Blood Orange Chocolate Mousse

Ingredients

  • 1/2 cup heavy cream
  • 4 egg yolks
  • 1/4 cup Monin Blood Orange Purée
  • 1/8 tsp. salt
  • 3 Tbsp. sugar
  • 6 oz dark chocolate chips
  • 2 egg whites

Glass: Culinary

Glass Size: 16.0.

Instructions

      1. In the bowl of a stand mixer, whip the heavy cream to stiff peaks then cover and place in the refrigerator.
      2. Combine the egg yolks, puree, salt, and 2 Tbsp. of sugar together in a heat proof mixing bowl. Set over a gently simmering saucepan of water and continuously whisk until the temperature is 160°.
      3. Remove from heat and whisk in the chocolate until smooth. Let cool to room temperature.
      4. In the bowl of a stand mixer, beat egg whites until foamy.

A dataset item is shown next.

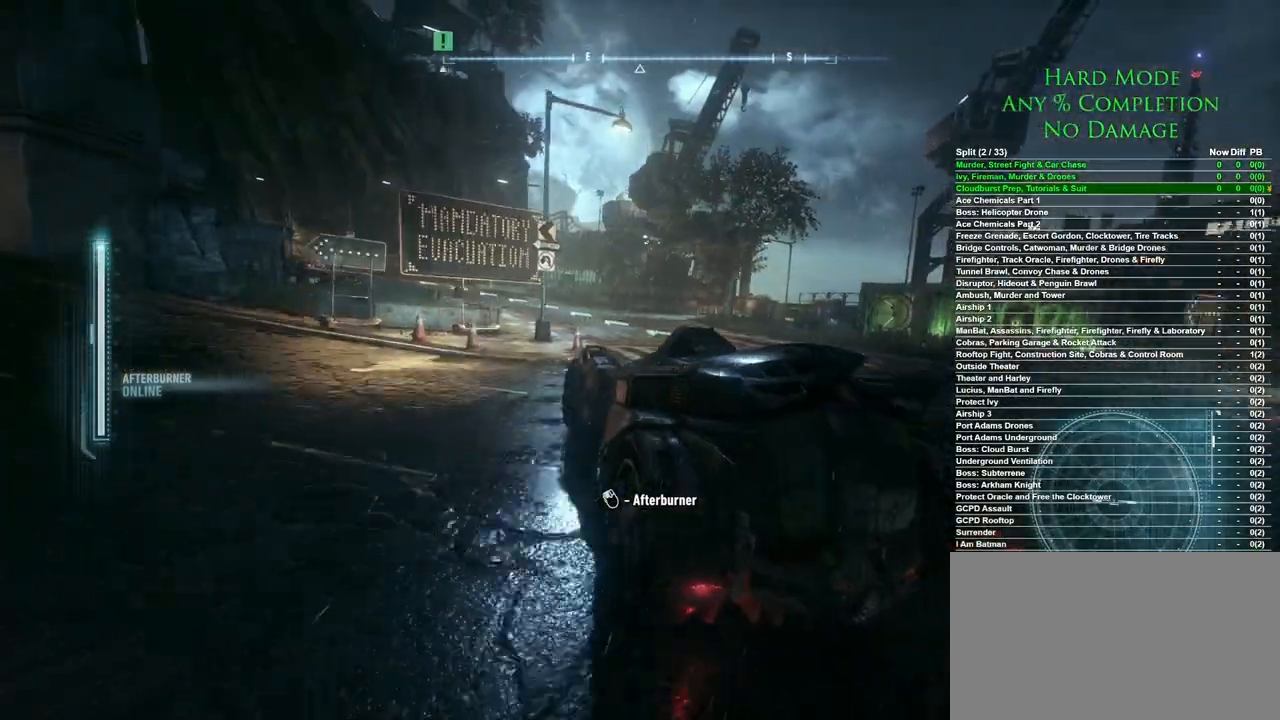
{"keys": ["a", "w"], "mouse": [], "events": [[17, "d", "up"], [333, "a", "down"]]}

While still mixing, slowly add the remaining Tbsp. of sugar and then beat on high speed until stiff peaks form.
      5. Fold the egg in two parts into the chocolate mixture making sure it is fully incorporated. Then fold in the whipped cream.
      6. Place the mousse into desired serving container and let cool for at least 2-3 hours or until set.
      7. Serve immediately or wrap tightly with plastic wrap and store in the refrigerator.